Desde su caída, Elorien vaga entre los vivos y los moribundos, invisible para los ojos de la mayoría. No busca compañía, pero las almas que están a punto de partir lo sienten: una presencia cálida, un susurro dorado que las llama con ternura.

Son aquellas almas que sufren, las que claman por descanso, las que han sido heridas por el amor, la soledad o la crueldad del mundo.

Ellas lo encuentran.

 

Elorien les ofrece una elección:

un último abrazo, una caricia que pone fin al dolor.

Su toque roba el último aliento, sí… pero lo hace con suavidad, con la misericordia de quien comprende demasiado bien lo que significa sufrir.

 

A cambio, durante esos breves minutos en que sus pieles se rozan, Elorien puede sentir.
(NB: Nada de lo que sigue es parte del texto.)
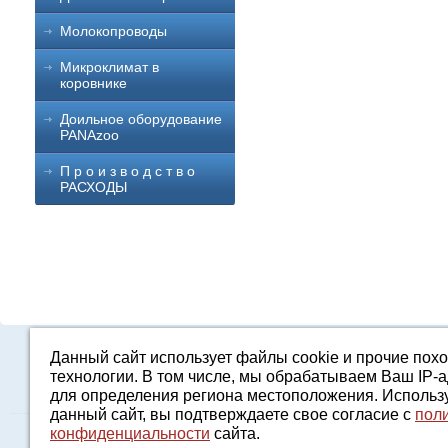
Молокопроводы
Микроклимат в
коровнике
Доильное оборудование
PANAzoo
П р о и з в о д с т в о
РАСХОДЫ
Данный сайт использует файлы cookie и прочие пох
Каталог
О компании
Строительство 
технологии. В том числе, мы обрабатываем Ваш IP-
для определения региона местоположения. Использ
данный сайт, вы подтверждаете свое согласие с
пол
конфиденциальности
сайта.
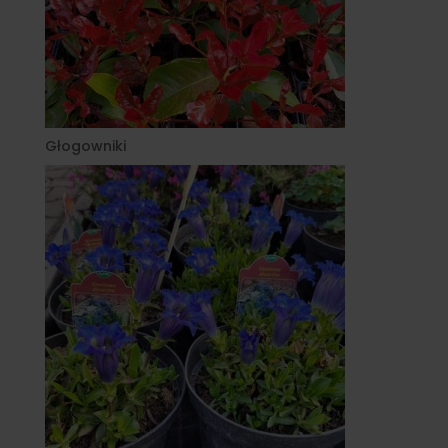
Głogowniki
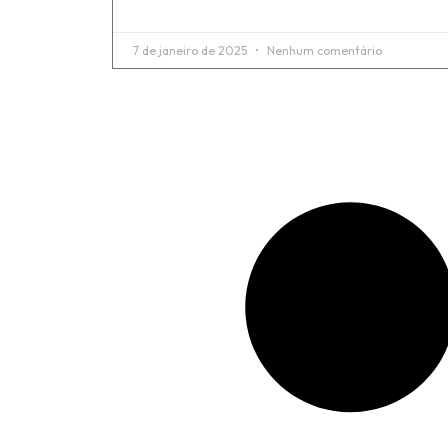
7 de janeiro de 2025
Nenhum comentário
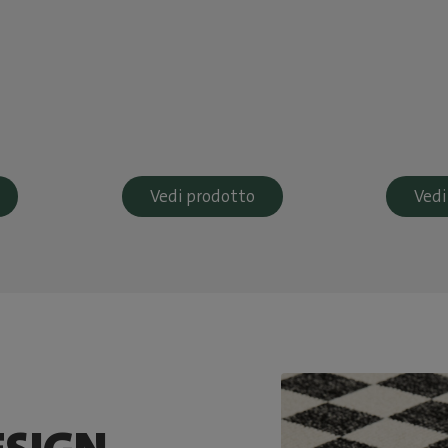
Vedi prodotto
Vedi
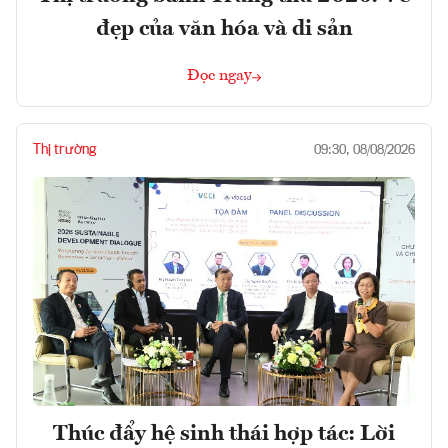
đẹp của văn hóa và di sản
Đọc ngay
Thị trường
09:30, 08/08/2026
Thúc đẩy hệ sinh thái hợp tác: Lời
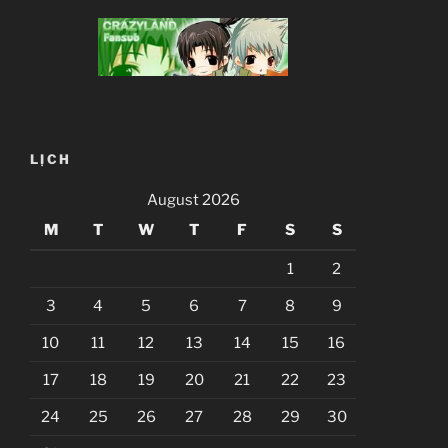
LỊCH
August 2026
M
T
W
T
F
S
S
1
2
3
4
5
6
7
8
9
10
11
12
13
14
15
16
17
18
19
20
21
22
23
24
25
26
27
28
29
30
El calor de otro cuerpo, el pulso de una vida que aún late, la ilusión de no estar solo.

Por unos instantes, su maldición se convierte en consuelo; por unos instantes, vuelve a recordar qué es el amor.

 

Luego, cuando el alma se apaga, se queda en silencio, temblando.

No porque disfrute de la muerte que provoca, sino porque aquellos breves minutos son lo más cercano a la vida que le queda.

 

> “Les doy la paz que a mí me fue negada… y, a cambio, ellos me regalan el calor de la existencia que ya no poseo.”